— Work item —
Under this line are the records; write out word for word the part that begins at the line containing "23: (562, 500, 2.18)" and ends at the line containing "43: (162, 447, 2.25)", and no more.

========

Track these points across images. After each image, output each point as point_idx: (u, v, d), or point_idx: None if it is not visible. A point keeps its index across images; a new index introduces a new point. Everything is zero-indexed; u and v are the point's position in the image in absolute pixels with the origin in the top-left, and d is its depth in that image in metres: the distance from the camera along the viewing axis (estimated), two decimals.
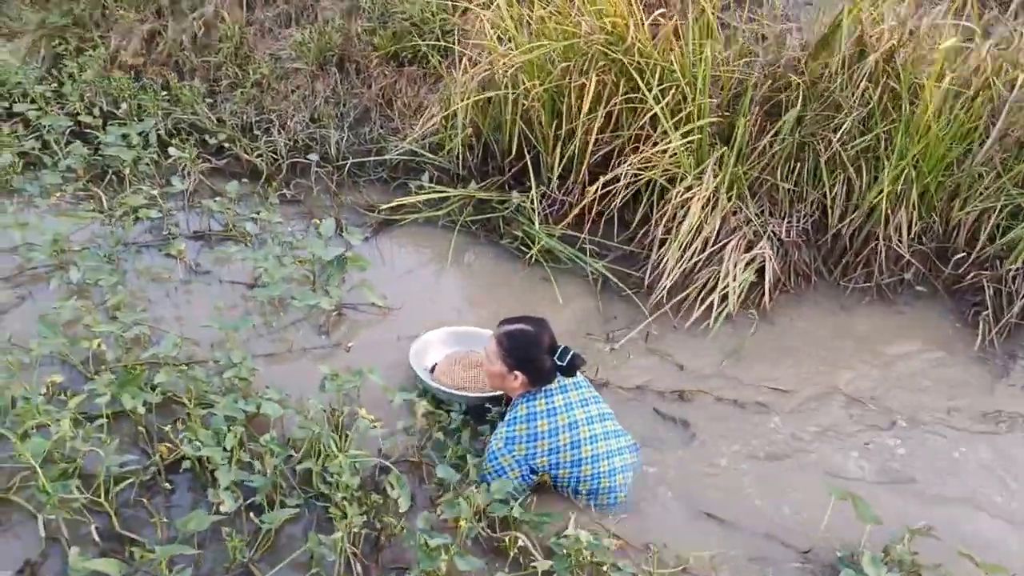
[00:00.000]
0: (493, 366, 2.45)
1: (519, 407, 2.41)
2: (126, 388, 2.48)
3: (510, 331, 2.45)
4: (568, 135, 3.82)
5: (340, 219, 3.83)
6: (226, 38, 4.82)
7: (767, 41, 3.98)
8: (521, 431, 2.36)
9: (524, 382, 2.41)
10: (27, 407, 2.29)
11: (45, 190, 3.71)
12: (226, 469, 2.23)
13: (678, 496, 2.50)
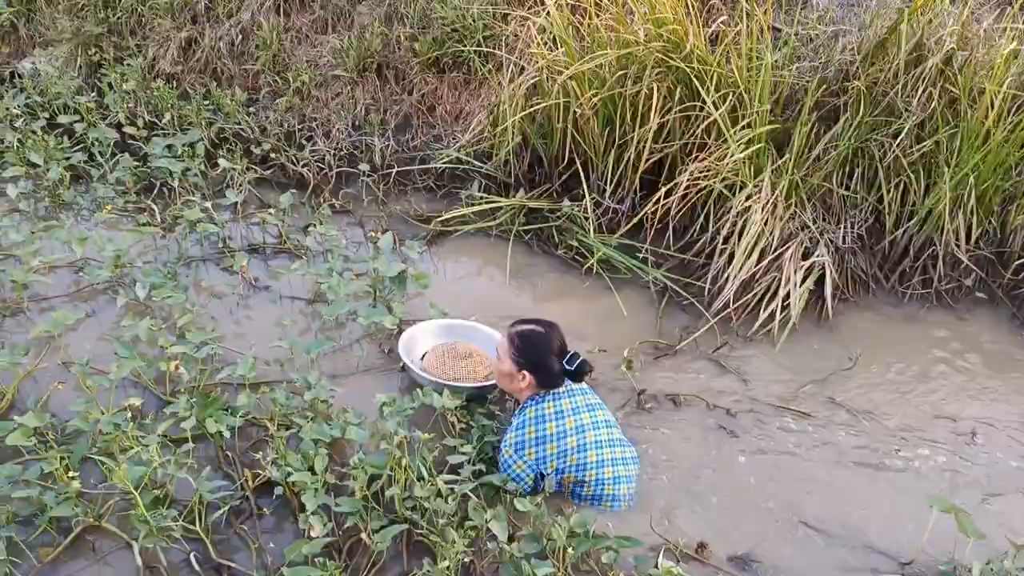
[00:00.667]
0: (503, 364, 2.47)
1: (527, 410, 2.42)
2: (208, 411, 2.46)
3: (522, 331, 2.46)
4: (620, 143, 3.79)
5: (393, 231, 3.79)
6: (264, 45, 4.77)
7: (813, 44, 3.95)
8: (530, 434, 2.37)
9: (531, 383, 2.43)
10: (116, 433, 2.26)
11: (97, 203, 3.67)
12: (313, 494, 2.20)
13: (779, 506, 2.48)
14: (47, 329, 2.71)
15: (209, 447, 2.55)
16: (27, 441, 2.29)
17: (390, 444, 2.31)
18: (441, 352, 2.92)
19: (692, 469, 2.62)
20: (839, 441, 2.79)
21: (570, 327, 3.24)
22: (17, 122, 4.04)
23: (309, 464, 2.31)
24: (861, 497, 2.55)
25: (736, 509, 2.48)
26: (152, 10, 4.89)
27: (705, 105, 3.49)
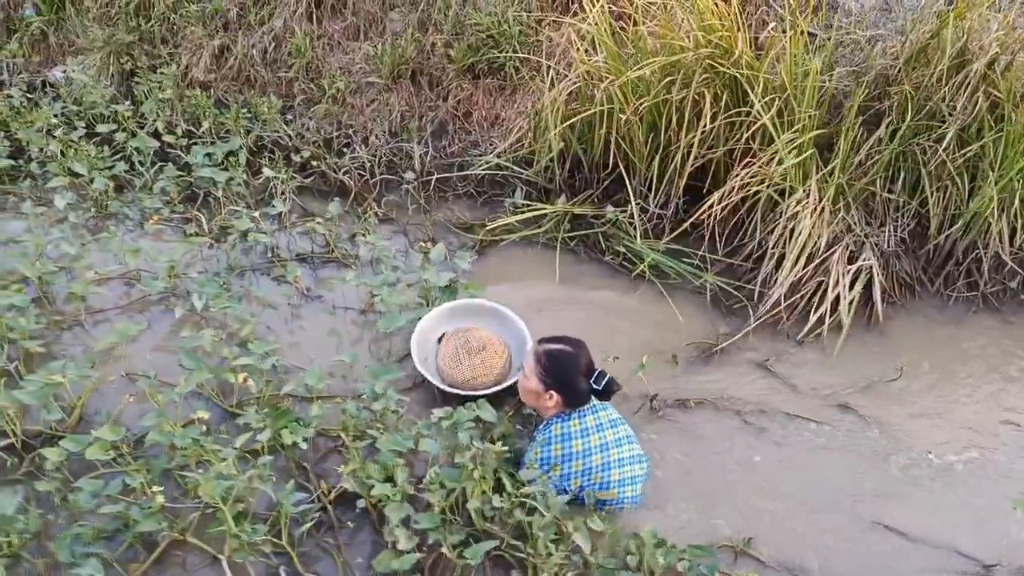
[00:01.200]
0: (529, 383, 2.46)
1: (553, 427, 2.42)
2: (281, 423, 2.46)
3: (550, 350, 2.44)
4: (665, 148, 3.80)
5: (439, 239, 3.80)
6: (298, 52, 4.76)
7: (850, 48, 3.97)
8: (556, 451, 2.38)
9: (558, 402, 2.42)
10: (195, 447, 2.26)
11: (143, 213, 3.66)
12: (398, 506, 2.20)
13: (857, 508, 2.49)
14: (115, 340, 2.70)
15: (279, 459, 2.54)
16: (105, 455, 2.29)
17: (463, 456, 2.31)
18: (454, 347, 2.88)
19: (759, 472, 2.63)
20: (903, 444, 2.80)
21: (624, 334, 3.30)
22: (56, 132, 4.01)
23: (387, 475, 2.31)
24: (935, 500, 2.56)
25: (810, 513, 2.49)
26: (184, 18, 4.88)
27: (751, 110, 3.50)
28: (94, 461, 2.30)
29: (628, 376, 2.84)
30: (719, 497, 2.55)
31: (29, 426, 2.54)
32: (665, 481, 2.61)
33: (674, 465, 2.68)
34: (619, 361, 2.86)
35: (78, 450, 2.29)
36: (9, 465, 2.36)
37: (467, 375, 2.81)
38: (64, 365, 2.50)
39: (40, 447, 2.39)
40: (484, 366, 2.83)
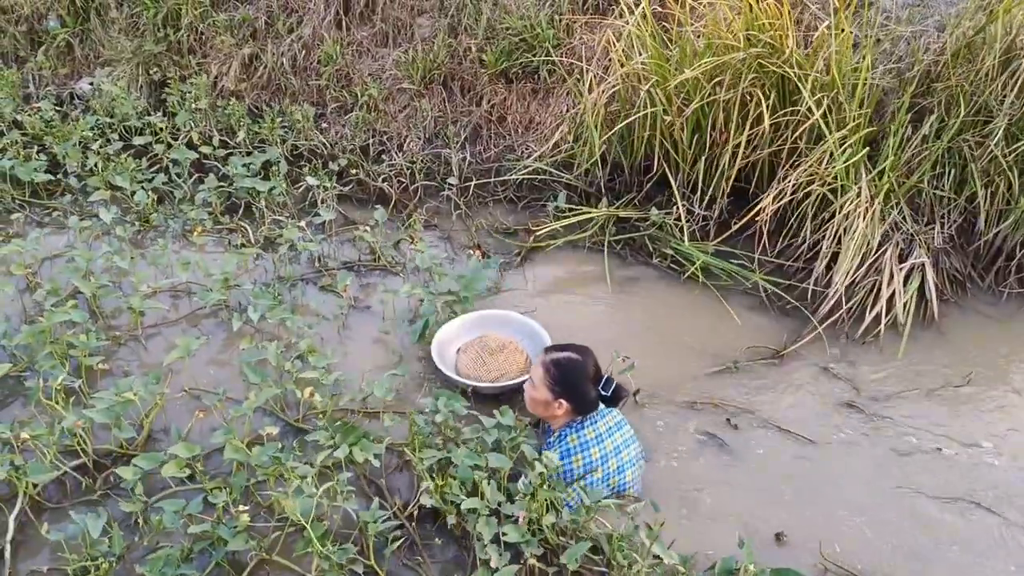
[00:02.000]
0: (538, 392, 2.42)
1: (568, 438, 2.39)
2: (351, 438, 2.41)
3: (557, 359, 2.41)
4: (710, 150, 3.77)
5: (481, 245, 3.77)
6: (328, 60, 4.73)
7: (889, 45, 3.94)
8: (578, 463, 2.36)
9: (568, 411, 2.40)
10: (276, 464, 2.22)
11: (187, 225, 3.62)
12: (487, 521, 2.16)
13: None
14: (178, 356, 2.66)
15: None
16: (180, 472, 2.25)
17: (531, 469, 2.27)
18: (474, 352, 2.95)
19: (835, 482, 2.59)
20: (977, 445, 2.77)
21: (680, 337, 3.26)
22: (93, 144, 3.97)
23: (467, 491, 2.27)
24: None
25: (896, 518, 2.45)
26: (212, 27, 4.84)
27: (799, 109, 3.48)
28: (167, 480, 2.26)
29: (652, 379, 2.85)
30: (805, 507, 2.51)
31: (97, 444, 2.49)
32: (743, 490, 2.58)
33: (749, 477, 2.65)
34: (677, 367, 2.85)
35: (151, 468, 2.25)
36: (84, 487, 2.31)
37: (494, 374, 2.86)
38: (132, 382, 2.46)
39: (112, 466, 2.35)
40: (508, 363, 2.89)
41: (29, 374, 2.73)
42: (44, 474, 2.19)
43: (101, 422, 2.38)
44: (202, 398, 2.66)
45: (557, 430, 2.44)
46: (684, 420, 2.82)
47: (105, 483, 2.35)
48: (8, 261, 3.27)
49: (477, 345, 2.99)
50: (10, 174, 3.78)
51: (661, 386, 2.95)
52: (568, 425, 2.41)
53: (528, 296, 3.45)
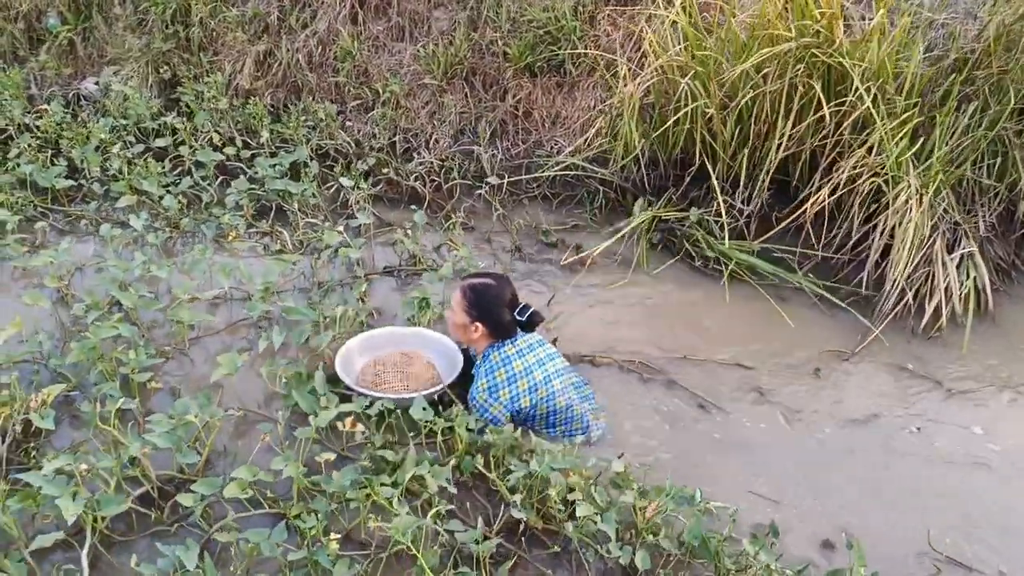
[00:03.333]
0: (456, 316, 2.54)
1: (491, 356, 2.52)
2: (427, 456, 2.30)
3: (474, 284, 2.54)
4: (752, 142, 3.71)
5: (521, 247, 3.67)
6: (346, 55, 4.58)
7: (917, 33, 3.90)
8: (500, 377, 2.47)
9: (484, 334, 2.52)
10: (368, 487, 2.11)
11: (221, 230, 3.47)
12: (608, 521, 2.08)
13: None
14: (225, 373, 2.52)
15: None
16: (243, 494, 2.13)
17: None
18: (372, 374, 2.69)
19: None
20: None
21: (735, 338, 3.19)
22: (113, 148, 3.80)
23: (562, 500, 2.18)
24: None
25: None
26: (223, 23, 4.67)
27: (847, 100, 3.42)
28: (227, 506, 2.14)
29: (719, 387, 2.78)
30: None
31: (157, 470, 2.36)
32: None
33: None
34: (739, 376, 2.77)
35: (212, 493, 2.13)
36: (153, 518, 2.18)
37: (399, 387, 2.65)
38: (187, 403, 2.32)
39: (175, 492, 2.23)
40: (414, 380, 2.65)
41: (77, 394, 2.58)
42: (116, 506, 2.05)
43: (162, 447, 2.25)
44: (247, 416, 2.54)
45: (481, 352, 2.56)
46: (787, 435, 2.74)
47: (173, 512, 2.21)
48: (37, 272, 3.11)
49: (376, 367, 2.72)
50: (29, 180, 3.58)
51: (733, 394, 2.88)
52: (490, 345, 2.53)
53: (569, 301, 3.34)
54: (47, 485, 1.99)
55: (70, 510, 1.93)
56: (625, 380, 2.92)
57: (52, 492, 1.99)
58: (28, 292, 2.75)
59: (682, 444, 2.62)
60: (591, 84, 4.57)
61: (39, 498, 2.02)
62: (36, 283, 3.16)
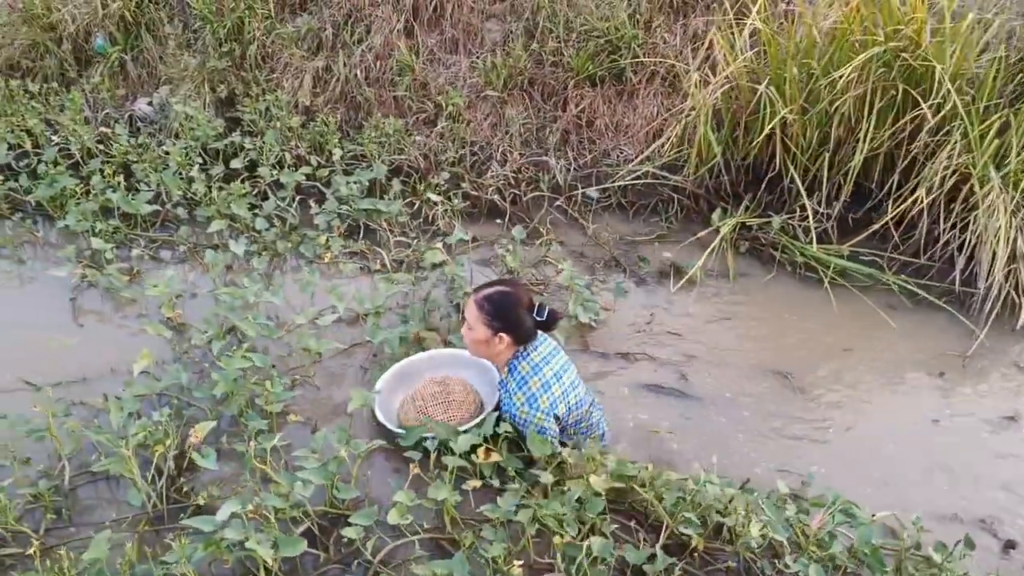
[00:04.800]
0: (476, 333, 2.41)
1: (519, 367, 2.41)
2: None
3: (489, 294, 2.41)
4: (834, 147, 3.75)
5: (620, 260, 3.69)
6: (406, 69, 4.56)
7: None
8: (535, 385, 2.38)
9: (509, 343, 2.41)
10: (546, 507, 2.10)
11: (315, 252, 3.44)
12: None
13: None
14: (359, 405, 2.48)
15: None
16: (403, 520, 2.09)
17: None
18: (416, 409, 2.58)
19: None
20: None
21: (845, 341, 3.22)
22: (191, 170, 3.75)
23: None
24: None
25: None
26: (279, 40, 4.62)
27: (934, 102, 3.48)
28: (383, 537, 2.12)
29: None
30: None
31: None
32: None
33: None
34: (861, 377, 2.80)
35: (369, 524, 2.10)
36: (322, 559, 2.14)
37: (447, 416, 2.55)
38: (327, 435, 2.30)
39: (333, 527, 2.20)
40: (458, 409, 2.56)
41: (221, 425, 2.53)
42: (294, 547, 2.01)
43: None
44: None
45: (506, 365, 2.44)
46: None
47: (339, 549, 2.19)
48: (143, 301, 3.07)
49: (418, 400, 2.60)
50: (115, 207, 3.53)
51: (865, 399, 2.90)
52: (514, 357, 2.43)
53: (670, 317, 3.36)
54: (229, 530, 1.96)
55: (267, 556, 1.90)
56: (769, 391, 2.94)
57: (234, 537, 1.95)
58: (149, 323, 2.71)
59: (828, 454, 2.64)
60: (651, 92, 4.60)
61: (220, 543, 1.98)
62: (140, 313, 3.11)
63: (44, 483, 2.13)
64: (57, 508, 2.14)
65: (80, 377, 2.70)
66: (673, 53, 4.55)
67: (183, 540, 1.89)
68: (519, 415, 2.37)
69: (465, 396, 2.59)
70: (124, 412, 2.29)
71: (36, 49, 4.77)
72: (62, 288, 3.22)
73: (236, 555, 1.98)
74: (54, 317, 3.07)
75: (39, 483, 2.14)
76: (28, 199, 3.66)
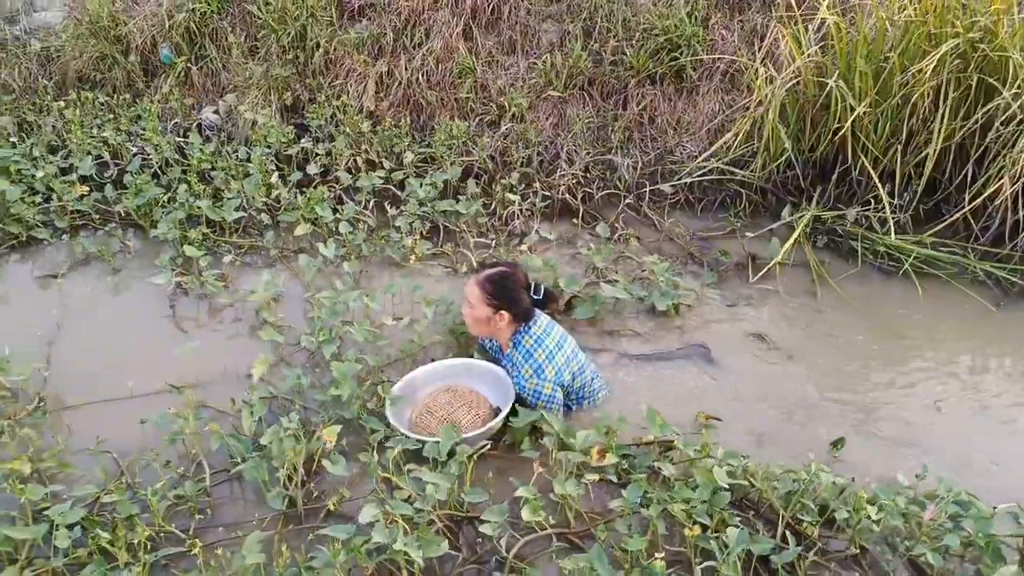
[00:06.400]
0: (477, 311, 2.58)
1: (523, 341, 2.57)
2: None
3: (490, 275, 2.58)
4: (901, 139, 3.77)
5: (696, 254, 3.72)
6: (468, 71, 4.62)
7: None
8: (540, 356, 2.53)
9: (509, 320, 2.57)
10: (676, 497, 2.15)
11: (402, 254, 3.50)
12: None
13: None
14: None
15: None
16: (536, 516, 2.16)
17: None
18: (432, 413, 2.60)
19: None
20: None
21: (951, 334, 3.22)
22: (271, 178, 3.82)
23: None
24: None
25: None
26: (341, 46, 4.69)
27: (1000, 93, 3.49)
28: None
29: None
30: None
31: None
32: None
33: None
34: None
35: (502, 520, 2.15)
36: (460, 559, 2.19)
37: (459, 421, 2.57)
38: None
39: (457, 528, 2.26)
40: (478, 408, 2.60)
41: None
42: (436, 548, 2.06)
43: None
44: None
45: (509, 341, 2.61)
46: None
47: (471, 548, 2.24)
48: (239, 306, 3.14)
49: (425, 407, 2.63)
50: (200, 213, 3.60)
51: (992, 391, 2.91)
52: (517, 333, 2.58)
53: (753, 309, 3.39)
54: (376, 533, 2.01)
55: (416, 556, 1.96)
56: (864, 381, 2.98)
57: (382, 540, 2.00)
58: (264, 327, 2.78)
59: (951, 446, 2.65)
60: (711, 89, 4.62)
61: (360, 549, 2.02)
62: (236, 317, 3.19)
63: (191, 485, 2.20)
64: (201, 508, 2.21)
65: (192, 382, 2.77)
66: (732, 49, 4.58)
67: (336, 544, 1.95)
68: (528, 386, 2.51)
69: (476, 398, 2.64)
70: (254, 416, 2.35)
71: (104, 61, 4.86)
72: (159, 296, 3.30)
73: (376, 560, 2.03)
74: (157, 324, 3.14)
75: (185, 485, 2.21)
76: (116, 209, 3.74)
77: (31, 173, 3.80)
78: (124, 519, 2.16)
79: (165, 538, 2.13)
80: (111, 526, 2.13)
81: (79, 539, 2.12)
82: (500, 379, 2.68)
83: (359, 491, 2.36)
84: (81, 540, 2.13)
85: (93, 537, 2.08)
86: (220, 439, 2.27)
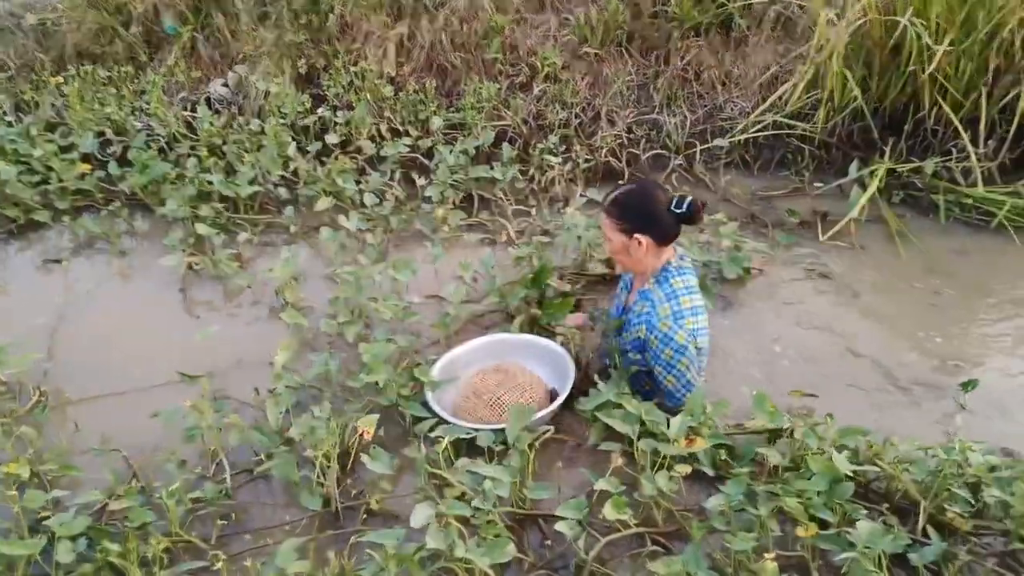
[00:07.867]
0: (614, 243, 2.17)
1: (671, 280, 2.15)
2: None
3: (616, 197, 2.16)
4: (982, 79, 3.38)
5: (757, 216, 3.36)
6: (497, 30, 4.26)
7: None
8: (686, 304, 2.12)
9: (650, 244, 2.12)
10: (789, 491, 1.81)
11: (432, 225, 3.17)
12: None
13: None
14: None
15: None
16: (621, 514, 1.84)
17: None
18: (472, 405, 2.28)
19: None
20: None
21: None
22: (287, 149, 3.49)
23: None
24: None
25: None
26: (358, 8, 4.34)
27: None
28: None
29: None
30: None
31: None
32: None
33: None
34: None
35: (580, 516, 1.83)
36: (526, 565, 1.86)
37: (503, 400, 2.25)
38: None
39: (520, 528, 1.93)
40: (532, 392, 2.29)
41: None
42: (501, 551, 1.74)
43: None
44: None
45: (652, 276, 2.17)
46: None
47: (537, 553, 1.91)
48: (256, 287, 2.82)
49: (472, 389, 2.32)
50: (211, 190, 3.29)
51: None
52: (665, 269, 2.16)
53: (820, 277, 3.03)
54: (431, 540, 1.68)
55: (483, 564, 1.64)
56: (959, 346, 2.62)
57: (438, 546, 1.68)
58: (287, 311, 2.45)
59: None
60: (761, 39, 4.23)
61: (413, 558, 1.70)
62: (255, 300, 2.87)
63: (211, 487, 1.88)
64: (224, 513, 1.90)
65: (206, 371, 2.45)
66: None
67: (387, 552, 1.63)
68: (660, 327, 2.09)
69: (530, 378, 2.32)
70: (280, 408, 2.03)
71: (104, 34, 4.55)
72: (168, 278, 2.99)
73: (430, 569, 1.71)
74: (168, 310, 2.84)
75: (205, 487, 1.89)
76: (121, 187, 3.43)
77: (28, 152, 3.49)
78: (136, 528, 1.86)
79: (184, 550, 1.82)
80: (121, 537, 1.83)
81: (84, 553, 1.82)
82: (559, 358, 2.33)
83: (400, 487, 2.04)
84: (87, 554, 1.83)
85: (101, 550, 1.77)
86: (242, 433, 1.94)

========

— Result for this exercise —
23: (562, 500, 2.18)
24: None
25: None
26: (223, 23, 4.67)
27: (847, 100, 3.42)
28: (227, 506, 2.14)
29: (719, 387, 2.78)
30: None
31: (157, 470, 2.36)
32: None
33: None
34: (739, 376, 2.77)
35: (212, 493, 2.13)
36: (153, 518, 2.18)
37: (399, 387, 2.65)
38: (187, 403, 2.32)
39: (175, 492, 2.23)
40: (414, 380, 2.65)
41: (77, 394, 2.58)
42: (116, 506, 2.05)
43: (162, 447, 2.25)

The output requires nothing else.